Meditation, in its many Eastern and Western derivations, is used by some recovering addicts as a means of dampening the panic and anxiety that often accompany detoxification. And again, there is a certain amount of good science behind the notion. Sources as disparate as Maharishi Mahesh Yogi and Harvard’s Dr. Herbert Benson have produced evidence that sitting meditation—in which the mind is either purposefully made blank, or else is focused on a mantra (the Maharishi’s mantras are Sanskrit, but Dr. Benson maintains that any soft-sounding set of syllables will do)—produces verifiable changes in blood pressure, heart rate, and oxygen exchange. Years ago, Dr. Benson named this phenomenon the “relaxation response.” Many addiction clinics use variations on this theme in an attempt to ease withdrawal symptoms.
All of these alternative modalities suffer from the same limitations: a lack of large scale clinical testing due to inadequate funding, and a lack of adequate insurance reimbursements. Nonetheless, almost anything goes in the sprawling treatment and recovery industry. There are, for example, numerous clinics and treatment centers based on the principles of naturopathic and homeopathic medicine. The 3HO SuperHealth program that bloomed in Tucson, Arizona, a “holistic substance abuse facility” inspired by the teachings of the Hindu Guru Yogi Bhajan, was accepted by Blue Cross/Blue Shield and other major insurance providers. (Gaining insurance accreditation is a major factor in the success or failure of many treatment providers and large-scale programs.) There are drug recovery programs based on the spiritual wisdom of American Indians, on the teachings of the German mystic Rudolf Steiner, on assorted holistic health practices such as yoga, guided imagery, lucid dreaming, biofeedback, massage, and other forms of “personal growth” work.

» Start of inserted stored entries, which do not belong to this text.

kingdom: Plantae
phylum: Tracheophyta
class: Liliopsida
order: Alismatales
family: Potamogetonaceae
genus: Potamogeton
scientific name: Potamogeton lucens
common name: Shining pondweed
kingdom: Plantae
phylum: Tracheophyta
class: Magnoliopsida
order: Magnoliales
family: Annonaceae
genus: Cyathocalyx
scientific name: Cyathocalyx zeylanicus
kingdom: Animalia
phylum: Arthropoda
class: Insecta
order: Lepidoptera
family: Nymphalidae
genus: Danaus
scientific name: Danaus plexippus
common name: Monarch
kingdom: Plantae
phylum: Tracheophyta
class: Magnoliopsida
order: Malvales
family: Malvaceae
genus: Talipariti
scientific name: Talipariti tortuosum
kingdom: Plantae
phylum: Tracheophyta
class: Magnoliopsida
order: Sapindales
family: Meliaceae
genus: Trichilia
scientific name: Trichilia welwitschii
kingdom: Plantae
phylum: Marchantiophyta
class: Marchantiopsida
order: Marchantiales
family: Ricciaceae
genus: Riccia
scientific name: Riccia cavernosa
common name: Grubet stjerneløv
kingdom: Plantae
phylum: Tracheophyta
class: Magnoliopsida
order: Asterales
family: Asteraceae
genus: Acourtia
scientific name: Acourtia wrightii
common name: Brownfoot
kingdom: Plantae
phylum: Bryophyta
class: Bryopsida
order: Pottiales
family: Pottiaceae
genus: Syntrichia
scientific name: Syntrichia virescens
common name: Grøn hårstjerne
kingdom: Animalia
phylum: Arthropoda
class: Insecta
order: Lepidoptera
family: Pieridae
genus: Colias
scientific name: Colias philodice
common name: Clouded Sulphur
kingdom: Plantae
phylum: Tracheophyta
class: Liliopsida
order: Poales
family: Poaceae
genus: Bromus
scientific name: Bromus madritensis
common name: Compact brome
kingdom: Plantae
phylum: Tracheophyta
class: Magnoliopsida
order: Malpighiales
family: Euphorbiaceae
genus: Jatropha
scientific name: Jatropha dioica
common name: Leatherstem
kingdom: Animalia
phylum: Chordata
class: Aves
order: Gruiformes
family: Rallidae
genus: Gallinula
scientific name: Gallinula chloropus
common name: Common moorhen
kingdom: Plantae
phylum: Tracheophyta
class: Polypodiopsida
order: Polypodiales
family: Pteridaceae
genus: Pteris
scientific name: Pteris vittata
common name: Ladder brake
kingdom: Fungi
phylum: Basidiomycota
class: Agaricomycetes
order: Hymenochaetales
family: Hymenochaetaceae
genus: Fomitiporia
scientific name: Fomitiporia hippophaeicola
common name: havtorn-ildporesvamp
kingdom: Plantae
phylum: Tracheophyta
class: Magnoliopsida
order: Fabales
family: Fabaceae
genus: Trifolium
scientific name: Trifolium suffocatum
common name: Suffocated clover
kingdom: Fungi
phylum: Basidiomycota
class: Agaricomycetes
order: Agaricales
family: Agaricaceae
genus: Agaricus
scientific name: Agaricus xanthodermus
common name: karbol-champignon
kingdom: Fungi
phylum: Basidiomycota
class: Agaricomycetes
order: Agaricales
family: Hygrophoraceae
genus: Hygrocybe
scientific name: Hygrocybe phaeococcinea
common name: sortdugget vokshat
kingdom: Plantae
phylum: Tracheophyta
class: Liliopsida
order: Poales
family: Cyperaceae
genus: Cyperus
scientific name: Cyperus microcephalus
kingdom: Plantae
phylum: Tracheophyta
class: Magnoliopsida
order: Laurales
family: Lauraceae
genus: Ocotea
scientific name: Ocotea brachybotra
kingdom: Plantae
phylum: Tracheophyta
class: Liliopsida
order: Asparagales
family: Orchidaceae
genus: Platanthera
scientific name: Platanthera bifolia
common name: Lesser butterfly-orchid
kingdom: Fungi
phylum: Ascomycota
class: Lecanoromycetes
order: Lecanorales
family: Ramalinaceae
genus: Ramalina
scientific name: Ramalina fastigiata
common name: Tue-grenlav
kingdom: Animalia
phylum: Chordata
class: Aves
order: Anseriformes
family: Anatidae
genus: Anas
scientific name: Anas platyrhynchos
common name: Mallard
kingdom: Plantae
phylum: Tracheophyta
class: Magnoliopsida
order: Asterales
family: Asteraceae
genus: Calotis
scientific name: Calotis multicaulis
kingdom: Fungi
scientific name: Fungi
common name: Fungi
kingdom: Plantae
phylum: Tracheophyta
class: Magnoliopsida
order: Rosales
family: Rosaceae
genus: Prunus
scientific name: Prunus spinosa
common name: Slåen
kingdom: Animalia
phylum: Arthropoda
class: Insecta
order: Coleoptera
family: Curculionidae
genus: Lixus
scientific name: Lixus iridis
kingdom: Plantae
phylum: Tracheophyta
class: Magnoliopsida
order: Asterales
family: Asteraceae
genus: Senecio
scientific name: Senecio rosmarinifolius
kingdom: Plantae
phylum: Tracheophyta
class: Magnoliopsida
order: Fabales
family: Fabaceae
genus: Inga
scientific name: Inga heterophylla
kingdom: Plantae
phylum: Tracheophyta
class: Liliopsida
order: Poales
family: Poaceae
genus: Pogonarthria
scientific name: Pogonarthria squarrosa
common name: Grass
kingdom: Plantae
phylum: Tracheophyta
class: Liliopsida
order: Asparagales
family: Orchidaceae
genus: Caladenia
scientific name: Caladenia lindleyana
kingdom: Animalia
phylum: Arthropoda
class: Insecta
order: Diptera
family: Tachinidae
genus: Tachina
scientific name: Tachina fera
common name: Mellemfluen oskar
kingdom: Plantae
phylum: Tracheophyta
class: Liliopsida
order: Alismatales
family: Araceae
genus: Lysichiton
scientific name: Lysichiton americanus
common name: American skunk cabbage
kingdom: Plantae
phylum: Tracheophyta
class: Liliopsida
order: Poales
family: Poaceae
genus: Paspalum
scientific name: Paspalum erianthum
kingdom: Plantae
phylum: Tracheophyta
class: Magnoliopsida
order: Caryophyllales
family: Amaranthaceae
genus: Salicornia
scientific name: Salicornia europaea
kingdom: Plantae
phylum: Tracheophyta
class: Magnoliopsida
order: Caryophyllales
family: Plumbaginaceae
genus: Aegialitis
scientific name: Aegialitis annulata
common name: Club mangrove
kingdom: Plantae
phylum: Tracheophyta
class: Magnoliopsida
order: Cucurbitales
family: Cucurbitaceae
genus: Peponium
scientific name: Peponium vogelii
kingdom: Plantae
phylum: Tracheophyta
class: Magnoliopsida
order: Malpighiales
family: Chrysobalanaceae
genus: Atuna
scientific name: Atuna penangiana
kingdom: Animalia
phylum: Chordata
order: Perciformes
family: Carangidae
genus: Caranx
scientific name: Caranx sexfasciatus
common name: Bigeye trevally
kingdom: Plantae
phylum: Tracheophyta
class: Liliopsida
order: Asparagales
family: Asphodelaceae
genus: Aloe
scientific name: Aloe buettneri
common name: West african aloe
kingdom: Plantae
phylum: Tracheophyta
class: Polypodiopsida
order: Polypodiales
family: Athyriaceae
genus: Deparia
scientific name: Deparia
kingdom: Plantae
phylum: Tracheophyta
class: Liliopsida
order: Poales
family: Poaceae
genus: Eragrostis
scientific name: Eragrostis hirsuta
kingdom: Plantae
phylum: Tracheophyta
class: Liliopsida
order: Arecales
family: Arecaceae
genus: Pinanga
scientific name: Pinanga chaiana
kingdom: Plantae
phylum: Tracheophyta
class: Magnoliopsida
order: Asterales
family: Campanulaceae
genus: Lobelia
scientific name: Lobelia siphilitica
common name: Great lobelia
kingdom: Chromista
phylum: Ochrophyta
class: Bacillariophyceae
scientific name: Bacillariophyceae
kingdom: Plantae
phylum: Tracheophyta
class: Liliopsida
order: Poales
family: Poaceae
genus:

Alternative therapists maintain that recovery from addiction is as much a spiritual voyage of discovery as it is a path back to conventional health and sanity. Traditional psychotherapy in isolation is a frequently ineffective method of treatment, while anti-craving pills, congeners, and replacement therapies are still quite new.
Any treatment that claims to work for all addicts all of the time, under all conditions, should be viewed with extreme skepticism. It is safe to say that any commercial treatment program advertising success rates of 50 per cent or more is very probably engaging in short-term follow-ups, and may be seriously misleading the buying public.